The concern is that browser APIs are not consistent about what "false" means. So coercing to string might not work for future boolean attributes. If React was to pass them through before it is aware of them, it could potentially render value for ={false} that browser would interpret as truthy. And then when we actually add support for it, it would "flip" for people already relying on wrong behavior. Being a breaking change.

This doesn’t affect known boolean attributes. We will still keep them in the whitelist. So you can keep passing false to them.

[aweary]

This doesn’t affect known boolean attributes. We will still keep them in the whitelist.

That's what I was confused about, thanks.

[sebmarkbage]

Thoughts on special casing custom elements? If there is a property on the element with the same name, then use the property instead of the attribute?

[gaearon]

I’d love to see that! But let’s discuss separately? Since there is already a lot to take in here, and @nhunzaker is probably close to exhaustion from working on this 😛

[gaearon]

Although it would be nice to get changes to custom elements in 16 now that we have a chance.

[gaearon]

For custom elements, let’s follow what Preact does? If a property is defined, use a property, otherwise use attribute. But for objects/arrays always use properties.

[sebmarkbage]

Even for objects/arrays, we should only use properties if one exist. But we should warn and not set if none exist.

The problem with detecting properties is that in can catch a native property on the super class (e.g. Element.prototype) which could prevent browsers from adding properties with those names later. We can't detect hasOwnProperty since many will be getter/setters.

[aweary]

What about objects with custom toString methods? Those should still be passed through.

[gaearon]

What about objects with custom toString methods? Those should still be passed through.
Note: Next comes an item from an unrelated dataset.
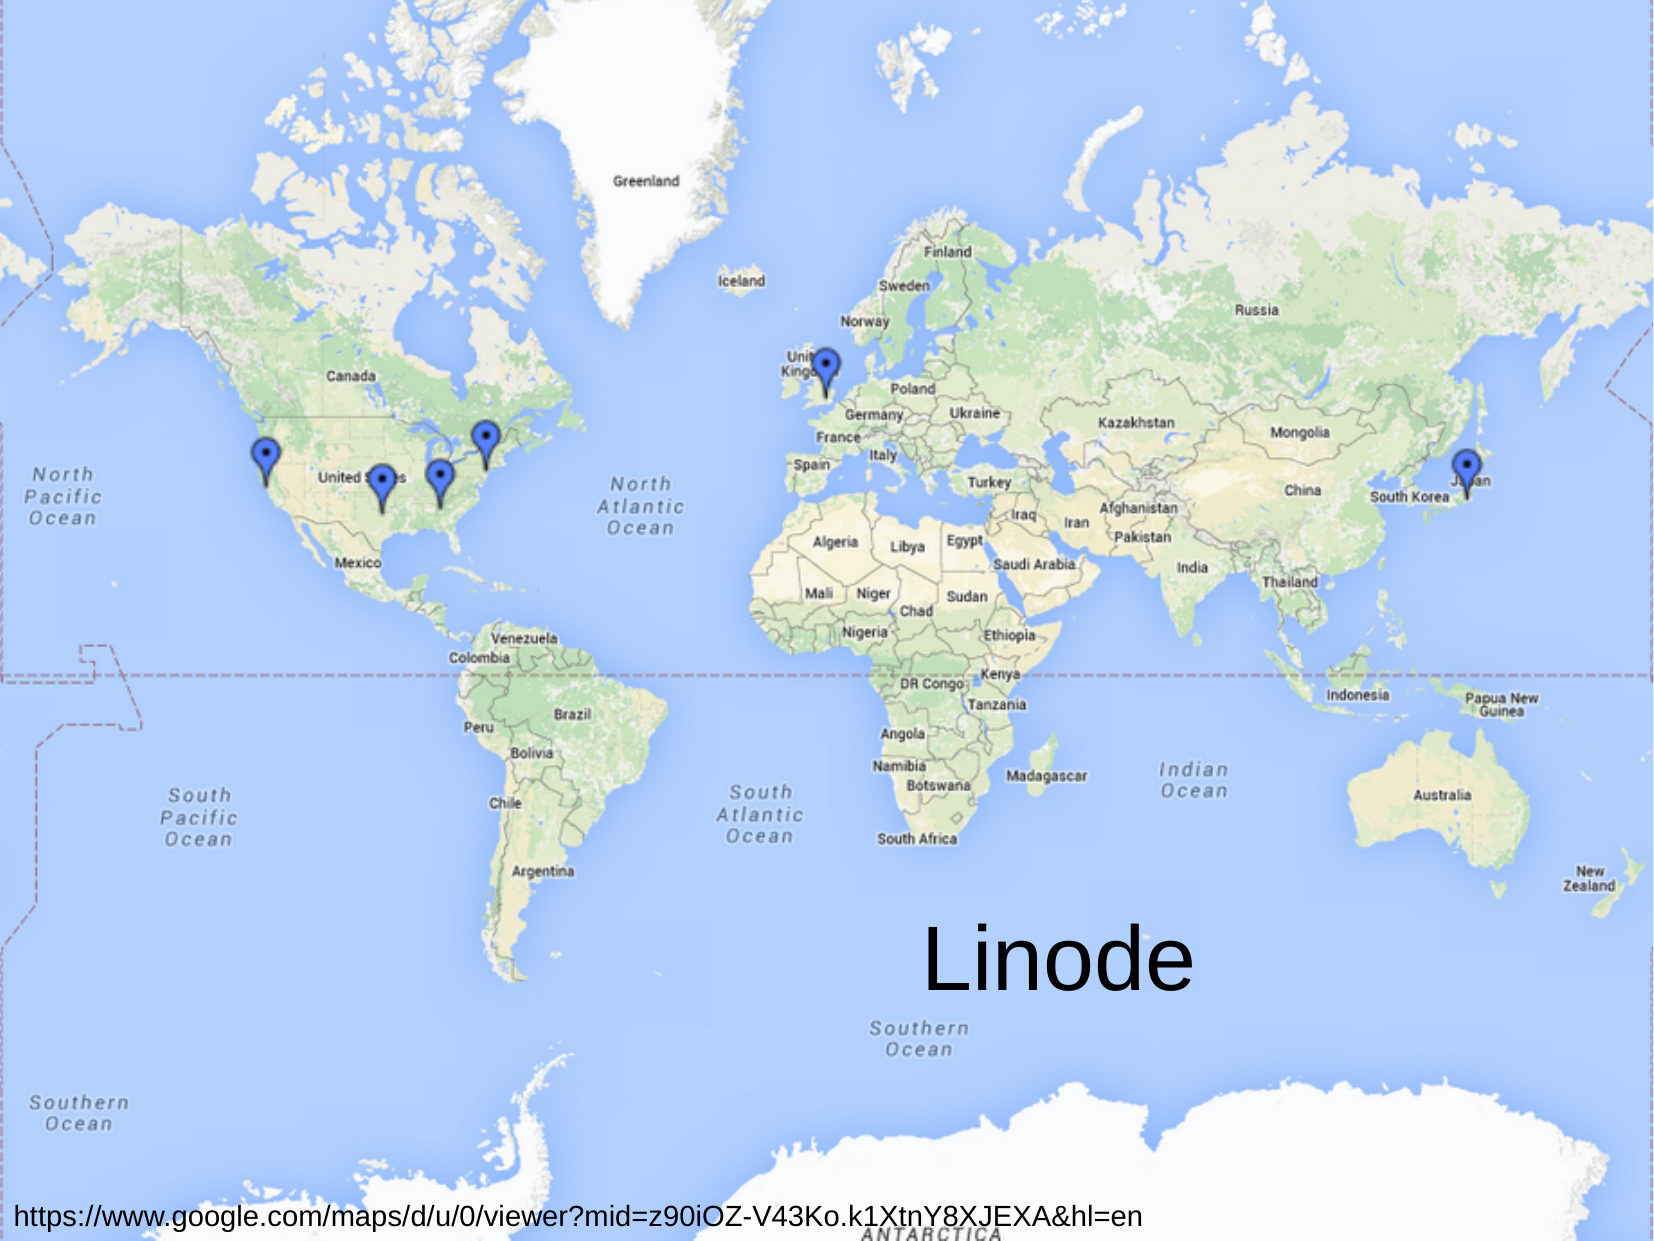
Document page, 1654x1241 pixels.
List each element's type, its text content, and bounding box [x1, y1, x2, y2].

title https://www.google.com/maps/d/u/0/viewer?mid=z90iOZ-V43Ko.k1XtnY8XJEXA&hl=en [0, 1112, 1324, 1241]
title Linode [315, 855, 1654, 1063]
picture [0, 0, 1654, 1241]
Are you talking about custom elements or regular elements (focus of this issue)?

Let’s keep this issue focused on regular elements. One doesn’t block the other, and I don’t want bikeshedding over custom elements to black landing this. :-)

[sebmarkbage]

Both. :)

[gaearon]

I don’t think we should ever let toString() be called.

For custom elements I’d expect we pass them (as objects) if property exists, and don’t pass otherwise. If you want it to be an attribute IMO you should explicitly call toString() to express your intention.

For regular elements we don’t pass them through and always warn. Since you could be accidentally spreading something from a parent component, and toString() could be dangerous (e.g. very expensive or throws).